• ENTRIES PROVIDED
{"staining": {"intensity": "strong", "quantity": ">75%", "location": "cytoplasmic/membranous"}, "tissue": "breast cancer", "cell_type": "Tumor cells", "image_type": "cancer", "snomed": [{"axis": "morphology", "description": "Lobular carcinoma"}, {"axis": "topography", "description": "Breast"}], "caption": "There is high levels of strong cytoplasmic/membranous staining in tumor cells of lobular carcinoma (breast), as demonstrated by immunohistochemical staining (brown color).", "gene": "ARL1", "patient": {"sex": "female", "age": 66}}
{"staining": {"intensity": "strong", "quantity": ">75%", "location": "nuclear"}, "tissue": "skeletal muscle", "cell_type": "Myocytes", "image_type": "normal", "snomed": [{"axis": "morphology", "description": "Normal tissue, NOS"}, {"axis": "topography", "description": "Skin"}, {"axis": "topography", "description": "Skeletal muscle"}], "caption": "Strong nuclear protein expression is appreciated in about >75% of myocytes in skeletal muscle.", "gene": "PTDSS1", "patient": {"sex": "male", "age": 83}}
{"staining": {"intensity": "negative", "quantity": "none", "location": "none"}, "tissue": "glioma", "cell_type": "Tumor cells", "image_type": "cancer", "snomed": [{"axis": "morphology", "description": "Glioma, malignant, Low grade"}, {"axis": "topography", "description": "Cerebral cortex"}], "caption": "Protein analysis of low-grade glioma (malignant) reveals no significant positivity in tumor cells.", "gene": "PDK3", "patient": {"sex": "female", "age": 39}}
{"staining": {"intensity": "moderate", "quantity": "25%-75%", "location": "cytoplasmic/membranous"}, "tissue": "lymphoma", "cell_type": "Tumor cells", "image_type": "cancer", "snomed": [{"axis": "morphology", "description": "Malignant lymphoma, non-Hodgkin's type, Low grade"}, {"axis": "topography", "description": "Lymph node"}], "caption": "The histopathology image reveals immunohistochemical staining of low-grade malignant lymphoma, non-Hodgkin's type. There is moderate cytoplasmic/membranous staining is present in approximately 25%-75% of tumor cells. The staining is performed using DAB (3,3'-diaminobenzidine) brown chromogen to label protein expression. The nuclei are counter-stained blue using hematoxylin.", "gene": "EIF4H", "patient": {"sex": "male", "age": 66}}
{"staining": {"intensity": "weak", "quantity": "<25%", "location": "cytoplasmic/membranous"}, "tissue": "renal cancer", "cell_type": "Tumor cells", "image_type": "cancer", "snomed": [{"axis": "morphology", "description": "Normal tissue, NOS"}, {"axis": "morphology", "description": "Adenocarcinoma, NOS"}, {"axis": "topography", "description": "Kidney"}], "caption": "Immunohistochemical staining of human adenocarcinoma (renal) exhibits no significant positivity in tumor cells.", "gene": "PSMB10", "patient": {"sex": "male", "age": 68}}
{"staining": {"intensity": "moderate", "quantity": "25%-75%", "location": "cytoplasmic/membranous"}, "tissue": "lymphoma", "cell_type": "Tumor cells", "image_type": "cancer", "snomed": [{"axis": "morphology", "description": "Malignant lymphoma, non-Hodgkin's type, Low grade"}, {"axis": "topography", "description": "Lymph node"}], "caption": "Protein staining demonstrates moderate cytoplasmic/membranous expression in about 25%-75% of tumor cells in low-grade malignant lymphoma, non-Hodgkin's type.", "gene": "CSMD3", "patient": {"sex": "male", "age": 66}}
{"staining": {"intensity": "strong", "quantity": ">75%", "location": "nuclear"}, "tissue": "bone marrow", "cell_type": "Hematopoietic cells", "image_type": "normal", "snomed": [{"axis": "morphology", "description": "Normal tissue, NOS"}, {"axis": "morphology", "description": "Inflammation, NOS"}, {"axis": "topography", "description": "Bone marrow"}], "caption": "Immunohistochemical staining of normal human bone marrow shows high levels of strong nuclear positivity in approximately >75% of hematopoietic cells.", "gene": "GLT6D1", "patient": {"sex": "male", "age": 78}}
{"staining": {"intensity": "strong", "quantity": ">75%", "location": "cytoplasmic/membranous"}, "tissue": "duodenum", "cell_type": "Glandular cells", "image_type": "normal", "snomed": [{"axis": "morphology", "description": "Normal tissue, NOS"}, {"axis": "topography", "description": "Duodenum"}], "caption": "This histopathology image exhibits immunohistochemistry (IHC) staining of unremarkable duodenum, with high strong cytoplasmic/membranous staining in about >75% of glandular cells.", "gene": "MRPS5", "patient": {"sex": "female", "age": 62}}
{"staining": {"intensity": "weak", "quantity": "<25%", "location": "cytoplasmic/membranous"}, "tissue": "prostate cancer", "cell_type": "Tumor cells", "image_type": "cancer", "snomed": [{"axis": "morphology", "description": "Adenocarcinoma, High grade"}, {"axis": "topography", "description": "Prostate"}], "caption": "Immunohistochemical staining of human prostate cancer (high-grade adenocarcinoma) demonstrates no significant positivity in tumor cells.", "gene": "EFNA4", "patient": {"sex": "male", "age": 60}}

• EXERCISE GOAL
Copy exactly the opening line of the material, the line bearing "histopathology image reveals", and every line between them. Include nothing else.

• EXERCISE RESPONSE
{"staining": {"intensity": "strong", "quantity": ">75%", "location": "cytoplasmic/membranous"}, "tissue": "breast cancer", "cell_type": "Tumor cells", "image_type": "cancer", "snomed": [{"axis": "morphology", "description": "Lobular carcinoma"}, {"axis": "topography", "description": "Breast"}], "caption": "There is high levels of strong cytoplasmic/membranous staining in tumor cells of lobular carcinoma (breast), as demonstrated by immunohistochemical staining (brown color).", "gene": "ARL1", "patient": {"sex": "female", "age": 66}}
{"staining": {"intensity": "strong", "quantity": ">75%", "location": "nuclear"}, "tissue": "skeletal muscle", "cell_type": "Myocytes", "image_type": "normal", "snomed": [{"axis": "morphology", "description": "Normal tissue, NOS"}, {"axis": "topography", "description": "Skin"}, {"axis": "topography", "description": "Skeletal muscle"}], "caption": "Strong nuclear protein expression is appreciated in about >75% of myocytes in skeletal muscle.", "gene": "PTDSS1", "patient": {"sex": "male", "age": 83}}
{"staining": {"intensity": "negative", "quantity": "none", "location": "none"}, "tissue": "glioma", "cell_type": "Tumor cells", "image_type": "cancer", "snomed": [{"axis": "morphology", "description": "Glioma, malignant, Low grade"}, {"axis": "topography", "description": "Cerebral cortex"}], "caption": "Protein analysis of low-grade glioma (malignant) reveals no significant positivity in tumor cells.", "gene": "PDK3", "patient": {"sex": "female", "age": 39}}
{"staining": {"intensity": "moderate", "quantity": "25%-75%", "location": "cytoplasmic/membranous"}, "tissue": "lymphoma", "cell_type": "Tumor cells", "image_type": "cancer", "snomed": [{"axis": "morphology", "description": "Malignant lymphoma, non-Hodgkin's type, Low grade"}, {"axis": "topography", "description": "Lymph node"}], "caption": "The histopathology image reveals immunohistochemical staining of low-grade malignant lymphoma, non-Hodgkin's type. There is moderate cytoplasmic/membranous staining is present in approximately 25%-75% of tumor cells. The staining is performed using DAB (3,3'-diaminobenzidine) brown chromogen to label protein expression. The nuclei are counter-stained blue using hematoxylin.", "gene": "EIF4H", "patient": {"sex": "male", "age": 66}}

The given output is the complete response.